# CC ...?'s



## roadglider (Nov 17, 2007)

I have been looking for a CC for over two months I can't find one anywhere in stock - What the heck is going on with this company -?


----------



## drummin man 627 (Dec 25, 2006)

I think it has more to do with what the retailer wants to tie up his money with than Eagle Imports. I went to two local shops that are listed as dealers for both Firestorm (sgs-firestorm) and Bersa (Eagle Imports). I was looking for the compact 9mm version of either model. I wanted to compare them side-by-side. Niether had either one in stock. They both had multiple .380s, though.
It seems that the .380s are more popular than the compact 9s,.40s, or .45s so that is what they stock.
Both offered to order what I wanted, then tried to steer me to something on the shelf that's more expensive. That's their job, no problem.
Both times, I bought a box of ammo, just to let them see that I had money in my wallet, and wasn't just wasting their time.


----------



## mactex (Jan 23, 2007)

I saw one at the Academy by my house for $349 this afternoon. They are out there!


----------



## PhilR. (Apr 25, 2007)

mactex said:


> I saw one at the Academy by my house for $349 this afternoon. They are out there!

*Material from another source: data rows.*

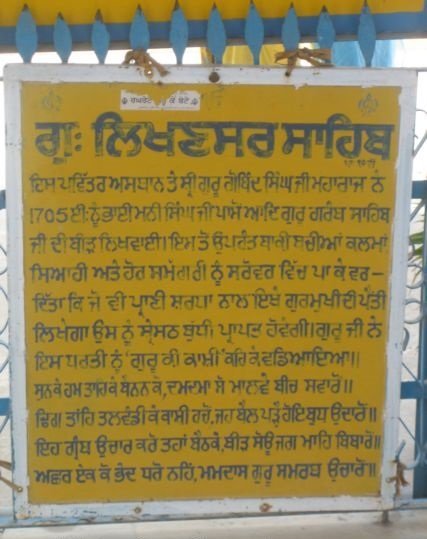
Identify the location of yellow wall above fence. (189, 10).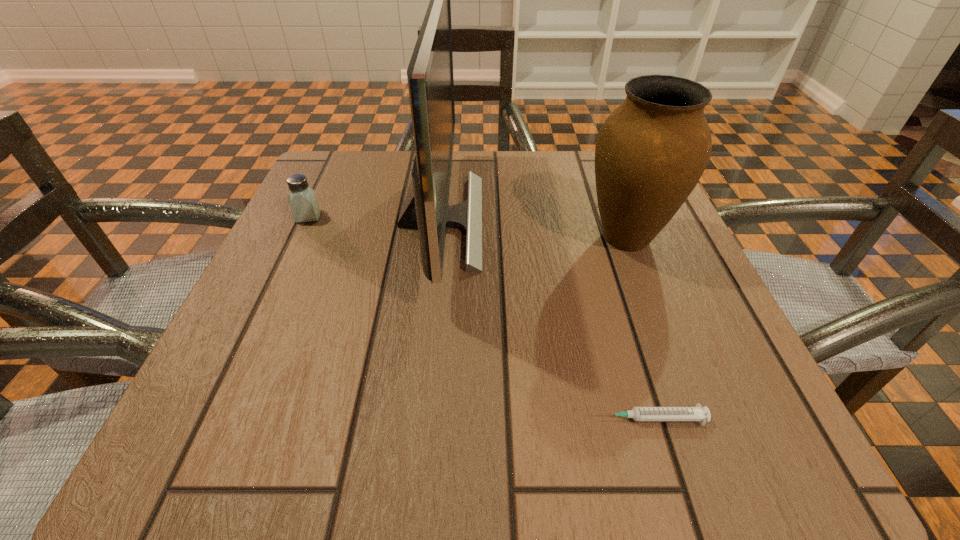
At what (x,y) coordinates should I click in order to perform the action: click on free region located at the needle end of the syringe. Please return your answer as a coordinate pair (x, y). Looking at the image, I should click on click(x=548, y=418).

Locate an element on the screen. free space located 0.350m at the needle end of the syringe is located at coordinates (319, 418).

Locate an element on the screen. vacant space located at the needle end of the syringe is located at coordinates (382, 418).

Where is `monitor that is at the far edge`? The image size is (960, 540). monitor that is at the far edge is located at coordinates (430, 75).

The width and height of the screenshot is (960, 540). I want to click on urn positioned at the far edge, so click(650, 153).

You are a GUI agent. You are given a task and a screenshot of the screen. Output one action in this format:
    pyautogui.click(x=<x>, y=<y>)
    Task: Click on the saltshaker situated at the far edge
    This screenshot has width=960, height=540.
    Given the screenshot: What is the action you would take?
    pyautogui.click(x=303, y=202)

I want to click on object that is positioned at the near edge, so click(x=697, y=413).

Find the location of a particular element. The image size is (960, 540). object at the left edge is located at coordinates (303, 202).

The image size is (960, 540). Find the location of `urn located at the right edge`. urn located at the right edge is located at coordinates (650, 153).

Locate an element on the screen. The image size is (960, 540). syringe situated at the right edge is located at coordinates (697, 413).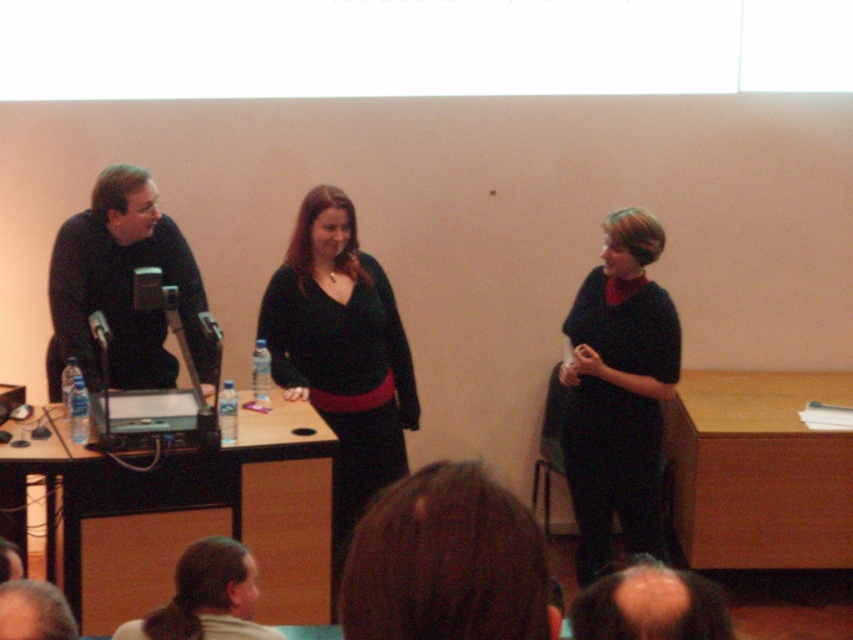
Question: Among these points, which one is nearest to the camera?

Choices:
 (A) (103, 170)
 (B) (283, 289)

Answer: (B)

Question: Is matte black microphone at left positioned in front of light brown hair at lower center?

Choices:
 (A) no
 (B) yes

Answer: (A)

Question: Can you confirm if matte black sweater at center is positioned to the right of matte black sweater at right?

Choices:
 (A) no
 (B) yes

Answer: (A)

Question: Which object is closer to the camera taking this photo?

Choices:
 (A) light brown hair at lower center
 (B) matte black sweater at center
 (C) matte black microphone at left
 (D) matte black sweater at right

Answer: (A)

Question: Which of the following is the farthest from the observer?

Choices:
 (A) (630, 292)
 (B) (276, 339)
 (C) (202, 545)

Answer: (B)

Question: Is matte black sweater at center above matte black sweater at right?

Choices:
 (A) no
 (B) yes

Answer: (B)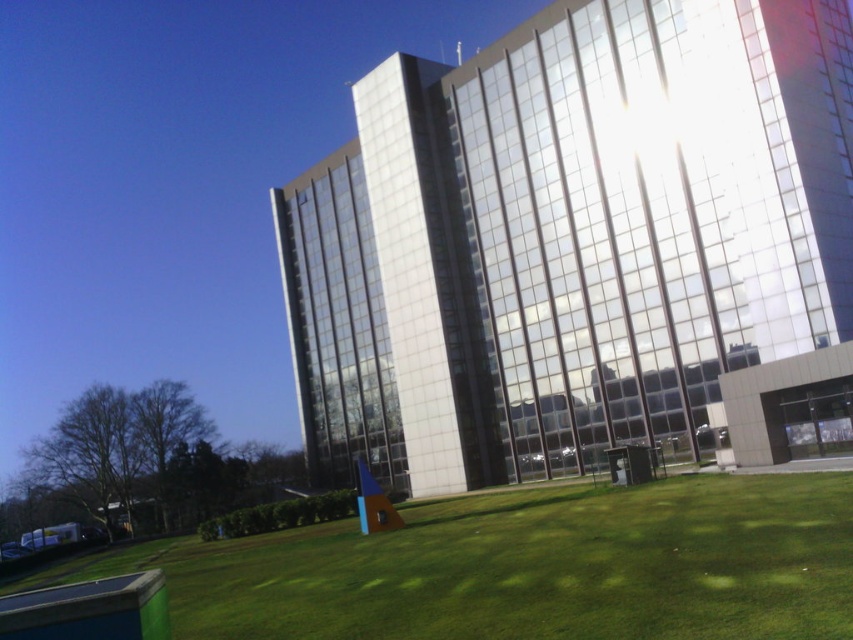
Question: Does glassy reflective building at center lie in front of green grass at lower center?

Choices:
 (A) yes
 (B) no

Answer: (B)

Question: Which of the following is the closest to the observer?

Choices:
 (A) glassy reflective building at center
 (B) green grass at lower center

Answer: (B)

Question: Is the position of glassy reflective building at center more distant than that of green grass at lower center?

Choices:
 (A) no
 (B) yes

Answer: (B)

Question: Does glassy reflective building at center appear over green grass at lower center?

Choices:
 (A) yes
 (B) no

Answer: (A)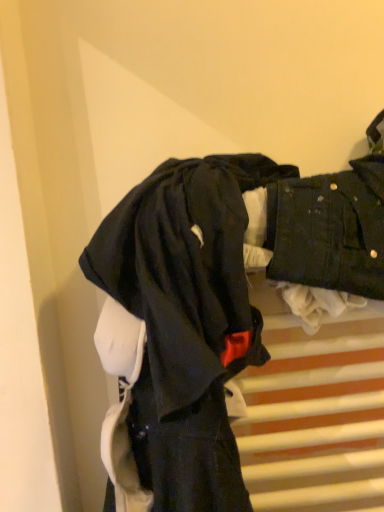
At what (x,y) coordinates should I click in order to perform the action: click on black matte wetsuit at center. Please return your answer as a coordinate pair (x, y). The width and height of the screenshot is (384, 512). Looking at the image, I should click on (217, 307).

What is the approximate height of black matte wetsuit at center?

black matte wetsuit at center is 20.25 inches tall.

What do you see at coordinates (217, 307) in the screenshot?
I see `black matte wetsuit at center` at bounding box center [217, 307].

I want to click on black matte wetsuit at center, so click(217, 307).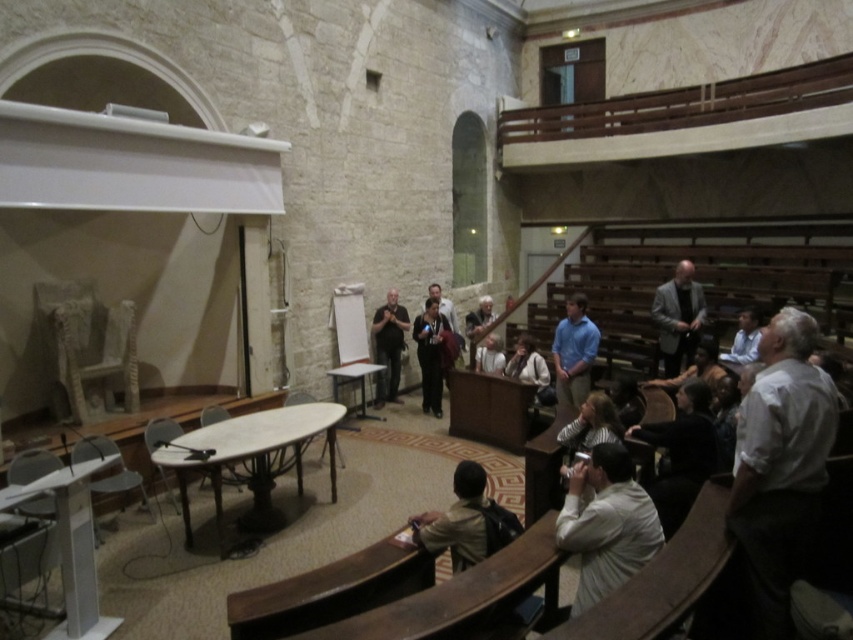
Question: Which point is farther to the camera?

Choices:
 (A) (630, 529)
 (B) (585, 337)

Answer: (B)

Question: Is dark gray shirt at center bigger than dark blue shirt at center?

Choices:
 (A) yes
 (B) no

Answer: (B)

Question: Is light beige shirt at lower right above light brown leather jacket at lower center?

Choices:
 (A) yes
 (B) no

Answer: (A)

Question: Which of the following is the farthest from the observer?

Choices:
 (A) light brown wooden guitar at center
 (B) light blue shirt at center

Answer: (A)

Question: Which of the following is the closest to the observer?

Choices:
 (A) (432, 413)
 (B) (483, 520)
 (C) (589, 364)

Answer: (B)

Question: Is light blue shirt at center below light brown wooden guitar at center?

Choices:
 (A) yes
 (B) no

Answer: (A)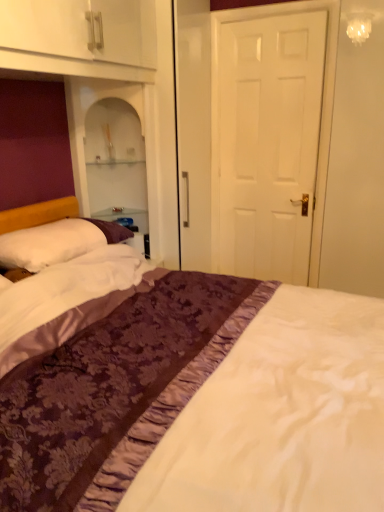
Question: Are white soft pillow at left and white matte door at center located far from each other?

Choices:
 (A) no
 (B) yes

Answer: (B)

Question: Is white soft pillow at left facing towards white matte door at center?

Choices:
 (A) yes
 (B) no

Answer: (B)

Question: Does white soft pillow at left have a greater width compared to white matte door at center?

Choices:
 (A) no
 (B) yes

Answer: (B)

Question: Considering the relative sizes of white soft pillow at left and white matte door at center in the image provided, is white soft pillow at left taller than white matte door at center?

Choices:
 (A) no
 (B) yes

Answer: (A)

Question: From a real-world perspective, is white soft pillow at left located beneath white matte door at center?

Choices:
 (A) no
 (B) yes

Answer: (B)

Question: Is the position of white soft pillow at left less distant than that of white matte door at center?

Choices:
 (A) no
 (B) yes

Answer: (B)

Question: Does white soft pillow at left have a greater width compared to purple satin bed at center?

Choices:
 (A) no
 (B) yes

Answer: (A)

Question: Is white soft pillow at left taller than purple satin bed at center?

Choices:
 (A) yes
 (B) no

Answer: (B)

Question: Can you confirm if white soft pillow at left is shorter than purple satin bed at center?

Choices:
 (A) no
 (B) yes

Answer: (B)

Question: Could you tell me if white soft pillow at left is turned towards purple satin bed at center?

Choices:
 (A) yes
 (B) no

Answer: (A)

Question: From a real-world perspective, is white soft pillow at left beneath purple satin bed at center?

Choices:
 (A) no
 (B) yes

Answer: (A)

Question: From the image's perspective, would you say white soft pillow at left is positioned over purple satin bed at center?

Choices:
 (A) no
 (B) yes

Answer: (B)

Question: Considering the relative sizes of purple satin bed at center and white matte door at center in the image provided, is purple satin bed at center taller than white matte door at center?

Choices:
 (A) yes
 (B) no

Answer: (B)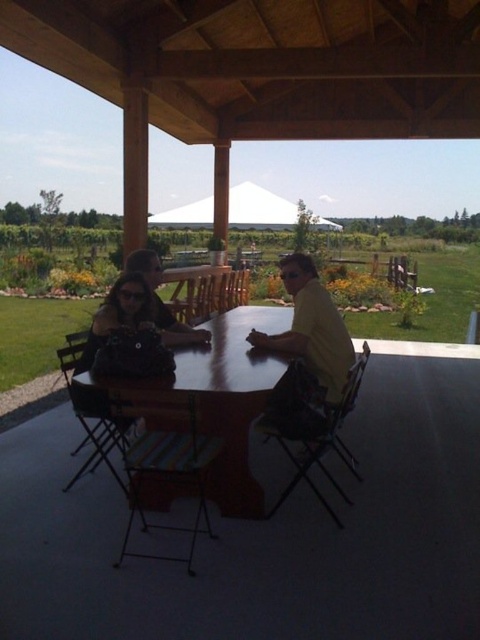
Does wooden table at center come in front of yellow matte shirt at center?

Yes.

Can you confirm if wooden table at center is bigger than yellow matte shirt at center?

Correct, wooden table at center is larger in size than yellow matte shirt at center.

The height and width of the screenshot is (640, 480). I want to click on wooden table at center, so click(225, 397).

Locate an element on the screen. wooden table at center is located at coordinates (225, 397).

Is point (335, 339) more distant than point (332, 225)?

No, (335, 339) is closer to viewer.

Based on the photo, which is more to the right, yellow matte shirt at center or white fabric canopy at upper center?

Positioned to the right is white fabric canopy at upper center.

Is point (298, 419) positioned after point (263, 202)?

No, (298, 419) is in front of (263, 202).

Locate an element on the screen. The image size is (480, 640). yellow matte shirt at center is located at coordinates (307, 355).

Who is shorter, wooden table at center or white fabric canopy at upper center?

wooden table at center is shorter.

Is wooden table at center positioned behind white fabric canopy at upper center?

No, wooden table at center is closer to the viewer.

Which is behind, point (191, 374) or point (276, 225)?

Positioned behind is point (276, 225).

Image resolution: width=480 pixels, height=640 pixels. I want to click on wooden table at center, so click(x=225, y=397).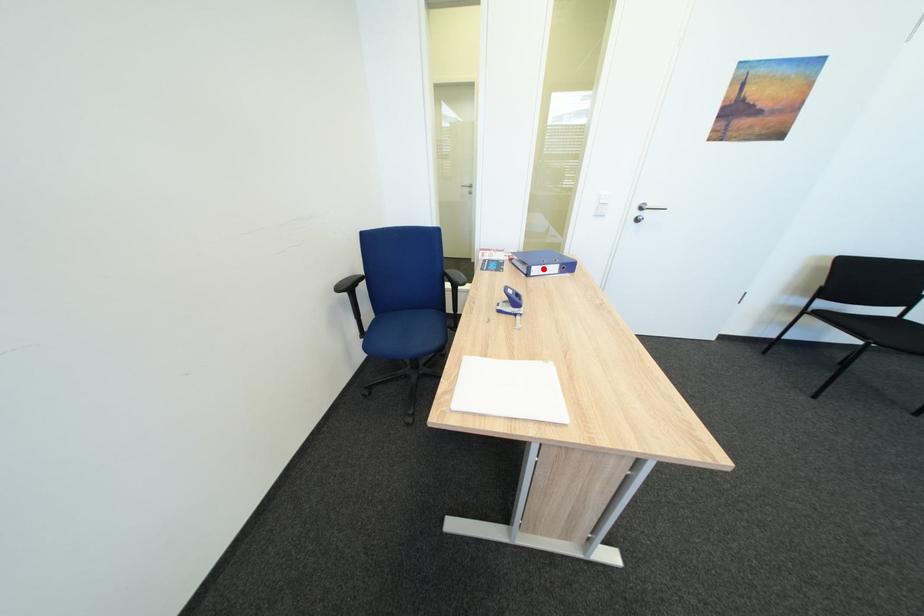
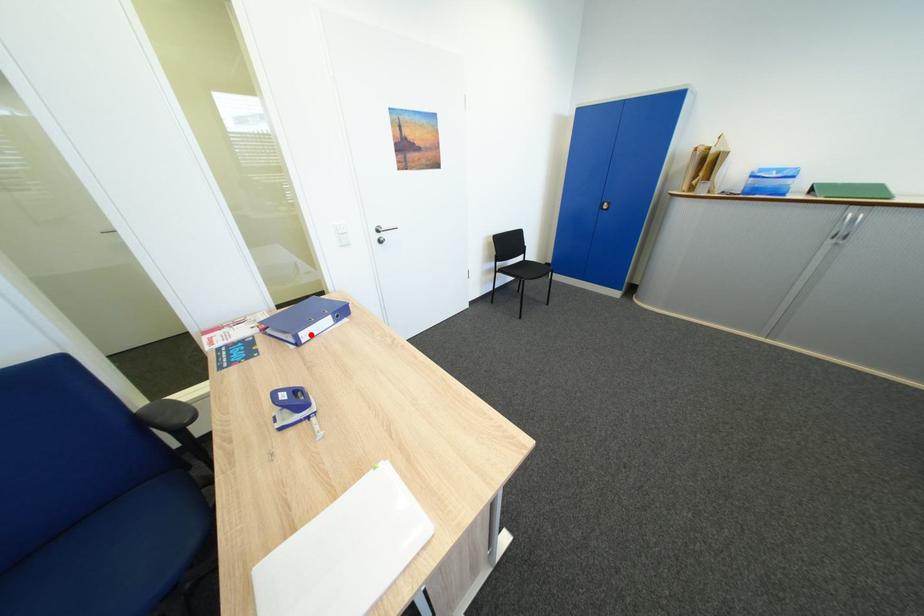
I am providing you with two images of the same scene from different viewpoints. A red point is marked on the first image and another point is marked on the second image. Is the marked point in image1 the same physical position as the marked point in image2?

Yes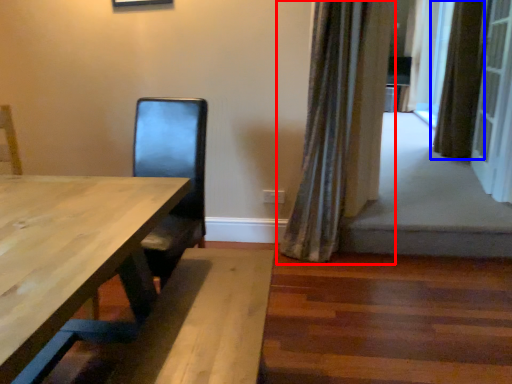
Question: Which of the following is the closest to the observer, curtain (highlighted by a red box) or curtain (highlighted by a blue box)?

Choices:
 (A) curtain
 (B) curtain

Answer: (A)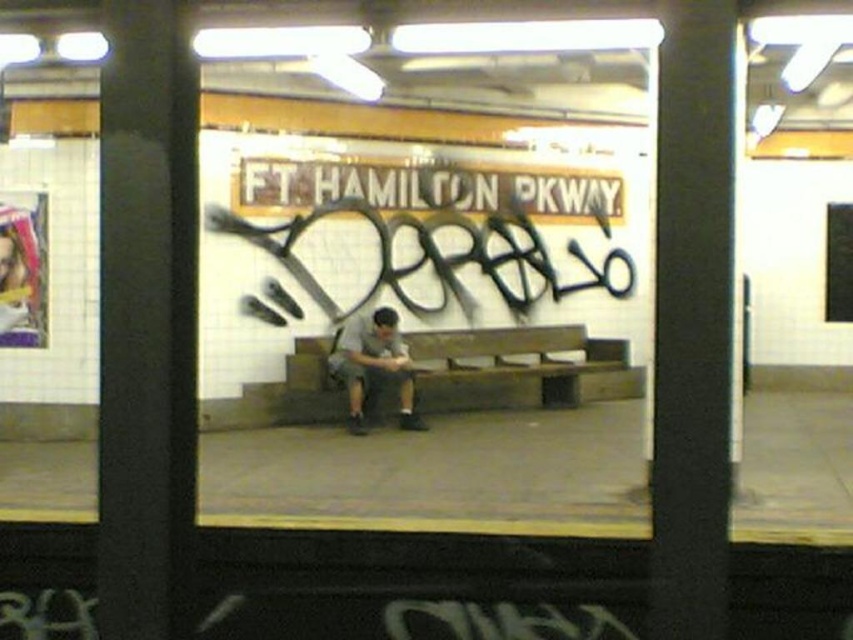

For a CC? I've not ever seen one over $300, and Academy has pretty good prices where I live.

PhilR.


----------



## drummin man 627 (Dec 25, 2006)

There's a couple listed on Auctionarms. 
Click: http://www.auctionarms.com/search/auctions.aspx?ab=311


----------



## mactex (Jan 23, 2007)

Found another CC at the Powderhorn here in SA for $279. They also had a couple of duotones for $230.


----------



## damitjim65 (Dec 15, 2007)

drummin man, have you used auction arms? I am new to guns and not comfortable with on line sales. thanks jim


----------



## drummin man 627 (Dec 25, 2006)

No. I haven't used any of the on-line auction houses. I too want to handle a weapon before buying it. 
There's a company that sells used guns that I watch regularly. They mostly sell police turn-ins, or estate items. Thay also get new and refurbished Glocks, SIGs and HKs. It's not an auction house, though.
Click: http://www.summitgunbroker.com/


----------